Yasmeen Ahmad, who is the managing director of strategy and outbound product management for data, analytics, and AI at Google Cloud, recently shared insights at VB Transform about large language models (LLMs) and the future of AI. She highlighted that while bigger models do improve with size, they can be outperformed by smaller models trained on domain-specific information. This emphasizes the importance of domain-specific industry data in giving models power.
Ahmad also discussed the significance of fine-tuning and retrieval augmented generation (RAG) techniques in training models on enterprise domains. Fine-tuning helps LLMs learn the language of a specific business, while RAG enables real-time connections to data sources like documents and databases. These techniques are crucial for applications such as financial and risk analytics.

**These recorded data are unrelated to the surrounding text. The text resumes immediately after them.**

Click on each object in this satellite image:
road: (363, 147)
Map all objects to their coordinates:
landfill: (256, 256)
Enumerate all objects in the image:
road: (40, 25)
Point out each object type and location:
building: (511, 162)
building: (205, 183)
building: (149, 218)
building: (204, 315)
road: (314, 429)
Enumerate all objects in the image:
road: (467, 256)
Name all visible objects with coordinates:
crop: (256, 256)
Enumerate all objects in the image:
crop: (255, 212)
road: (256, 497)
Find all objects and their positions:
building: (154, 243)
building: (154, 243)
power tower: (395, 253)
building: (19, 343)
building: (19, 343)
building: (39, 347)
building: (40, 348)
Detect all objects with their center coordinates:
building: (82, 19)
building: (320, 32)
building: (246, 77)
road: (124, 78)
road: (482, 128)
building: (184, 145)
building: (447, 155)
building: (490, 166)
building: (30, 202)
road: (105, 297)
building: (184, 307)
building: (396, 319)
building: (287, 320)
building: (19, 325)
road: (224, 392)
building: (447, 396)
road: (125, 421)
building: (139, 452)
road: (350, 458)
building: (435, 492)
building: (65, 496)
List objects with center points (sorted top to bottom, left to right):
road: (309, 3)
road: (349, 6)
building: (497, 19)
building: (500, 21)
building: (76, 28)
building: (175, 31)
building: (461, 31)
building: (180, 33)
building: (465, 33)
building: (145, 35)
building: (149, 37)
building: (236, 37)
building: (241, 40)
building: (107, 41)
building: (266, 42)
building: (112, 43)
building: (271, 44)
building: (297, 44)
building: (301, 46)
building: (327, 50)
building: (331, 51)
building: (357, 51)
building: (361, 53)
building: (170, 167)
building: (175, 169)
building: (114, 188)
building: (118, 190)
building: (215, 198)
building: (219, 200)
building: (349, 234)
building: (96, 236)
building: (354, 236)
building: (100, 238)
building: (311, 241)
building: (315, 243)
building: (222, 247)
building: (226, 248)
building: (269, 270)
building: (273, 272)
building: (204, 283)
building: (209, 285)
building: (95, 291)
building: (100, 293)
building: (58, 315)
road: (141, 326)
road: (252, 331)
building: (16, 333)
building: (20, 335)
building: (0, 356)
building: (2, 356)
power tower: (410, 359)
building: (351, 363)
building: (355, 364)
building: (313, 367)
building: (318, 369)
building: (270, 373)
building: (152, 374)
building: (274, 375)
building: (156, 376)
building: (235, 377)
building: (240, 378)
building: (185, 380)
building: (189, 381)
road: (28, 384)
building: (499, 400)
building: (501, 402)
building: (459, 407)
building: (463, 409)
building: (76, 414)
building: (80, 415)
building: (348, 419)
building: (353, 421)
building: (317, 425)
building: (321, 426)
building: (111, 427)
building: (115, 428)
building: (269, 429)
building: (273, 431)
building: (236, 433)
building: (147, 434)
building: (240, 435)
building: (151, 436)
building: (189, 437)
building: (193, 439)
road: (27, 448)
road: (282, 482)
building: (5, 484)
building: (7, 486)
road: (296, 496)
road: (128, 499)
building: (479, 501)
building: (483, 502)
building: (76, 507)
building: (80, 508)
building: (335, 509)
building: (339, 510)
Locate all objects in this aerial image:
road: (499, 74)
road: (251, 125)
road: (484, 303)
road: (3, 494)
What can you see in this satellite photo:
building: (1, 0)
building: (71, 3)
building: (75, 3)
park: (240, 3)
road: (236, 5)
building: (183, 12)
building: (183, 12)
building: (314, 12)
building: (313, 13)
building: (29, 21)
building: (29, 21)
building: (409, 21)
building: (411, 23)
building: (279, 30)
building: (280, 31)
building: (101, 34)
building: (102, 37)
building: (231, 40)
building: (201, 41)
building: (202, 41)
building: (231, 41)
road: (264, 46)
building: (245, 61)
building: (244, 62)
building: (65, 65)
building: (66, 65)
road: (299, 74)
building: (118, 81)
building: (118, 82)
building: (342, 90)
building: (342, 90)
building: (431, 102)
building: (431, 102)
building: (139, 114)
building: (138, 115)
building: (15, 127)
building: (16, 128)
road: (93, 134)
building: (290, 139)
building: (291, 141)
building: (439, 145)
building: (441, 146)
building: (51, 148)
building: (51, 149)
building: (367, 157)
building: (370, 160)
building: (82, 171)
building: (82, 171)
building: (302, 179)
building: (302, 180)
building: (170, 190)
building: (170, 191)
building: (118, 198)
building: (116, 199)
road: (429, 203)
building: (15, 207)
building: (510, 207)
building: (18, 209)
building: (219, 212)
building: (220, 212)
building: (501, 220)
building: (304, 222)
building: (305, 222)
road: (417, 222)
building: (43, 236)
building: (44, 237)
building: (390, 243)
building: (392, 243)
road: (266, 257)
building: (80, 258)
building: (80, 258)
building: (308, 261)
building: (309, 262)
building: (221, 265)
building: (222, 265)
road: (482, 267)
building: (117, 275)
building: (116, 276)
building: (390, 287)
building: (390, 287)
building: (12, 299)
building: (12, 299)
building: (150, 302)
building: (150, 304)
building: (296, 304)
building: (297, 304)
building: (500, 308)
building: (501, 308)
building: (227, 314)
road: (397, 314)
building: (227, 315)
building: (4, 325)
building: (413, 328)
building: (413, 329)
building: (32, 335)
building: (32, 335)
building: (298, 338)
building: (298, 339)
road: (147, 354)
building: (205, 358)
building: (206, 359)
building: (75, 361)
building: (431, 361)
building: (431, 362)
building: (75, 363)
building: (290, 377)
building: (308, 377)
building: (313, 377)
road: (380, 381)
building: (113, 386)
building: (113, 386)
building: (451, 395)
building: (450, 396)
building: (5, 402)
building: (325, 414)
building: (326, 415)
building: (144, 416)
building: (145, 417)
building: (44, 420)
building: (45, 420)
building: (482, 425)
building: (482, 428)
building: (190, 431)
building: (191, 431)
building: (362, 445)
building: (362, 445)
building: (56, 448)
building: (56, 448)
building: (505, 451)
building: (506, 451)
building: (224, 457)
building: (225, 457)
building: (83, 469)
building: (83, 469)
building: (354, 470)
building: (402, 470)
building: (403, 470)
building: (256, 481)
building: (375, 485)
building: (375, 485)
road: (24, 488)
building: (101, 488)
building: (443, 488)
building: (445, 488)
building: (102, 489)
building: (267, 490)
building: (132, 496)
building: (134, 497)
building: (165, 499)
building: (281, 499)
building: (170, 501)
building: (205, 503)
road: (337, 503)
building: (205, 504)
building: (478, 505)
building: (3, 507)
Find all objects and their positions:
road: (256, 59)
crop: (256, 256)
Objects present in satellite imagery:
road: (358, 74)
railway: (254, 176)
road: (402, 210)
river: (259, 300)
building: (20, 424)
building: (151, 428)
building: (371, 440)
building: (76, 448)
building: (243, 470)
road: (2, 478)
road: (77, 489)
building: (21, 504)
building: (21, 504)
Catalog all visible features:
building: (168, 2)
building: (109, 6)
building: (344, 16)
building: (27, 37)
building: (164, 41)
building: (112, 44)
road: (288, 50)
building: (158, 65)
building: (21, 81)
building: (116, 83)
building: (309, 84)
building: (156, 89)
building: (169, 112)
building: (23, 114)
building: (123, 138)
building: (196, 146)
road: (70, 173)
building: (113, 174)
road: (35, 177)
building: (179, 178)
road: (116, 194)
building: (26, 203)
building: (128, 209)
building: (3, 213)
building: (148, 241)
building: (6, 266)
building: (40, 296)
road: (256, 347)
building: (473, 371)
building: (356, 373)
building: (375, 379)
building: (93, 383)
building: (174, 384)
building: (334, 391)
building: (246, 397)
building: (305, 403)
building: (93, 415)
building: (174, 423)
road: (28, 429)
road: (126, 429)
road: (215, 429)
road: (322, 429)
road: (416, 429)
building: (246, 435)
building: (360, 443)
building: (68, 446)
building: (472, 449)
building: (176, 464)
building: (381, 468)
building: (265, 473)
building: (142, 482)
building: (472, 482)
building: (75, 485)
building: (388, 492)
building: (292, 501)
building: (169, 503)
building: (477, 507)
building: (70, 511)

Moreover, she emphasized the value of LLMs’ multimodal capabilities, which allow them to work with various types of data such as text, images, and videos. Ahmad mentioned that Google’s study showed a significant improvement in customer experience when multimodal data was utilized. This underscores the importance of LLMs in understanding the complexity of organizations by accessing diverse data sources.
In addition, Ahmad highlighted the importance of conversational AI in LLMs. She mentioned that enabling question-answer interactions and providing semantic context and metadata are essential for obtaining specific and accurate answers. This conversational aspect is crucial for the next generation of AI, moving beyond isolated interactions to more interactive and engaging experiences.
Furthermore, Ahmad discussed how LLMs are evolving to mimic human brain functions, such as breaking tasks into sub-tasks, understanding cause and effect, and learning honesty. These advancements are leading to faster real-time capabilities and spawning new opportunities for businesses.
Overall, Ahmad’s insights shed light on the evolving landscape of AI, emphasizing the need for domain-specific data, multimodal capabilities, conversational AI, and the potential for LLMs to drive innovation in various industries. As organizations continue to leverage AI technologies, understanding these key learnings will be essential for unlocking the full potential of AI in business applications.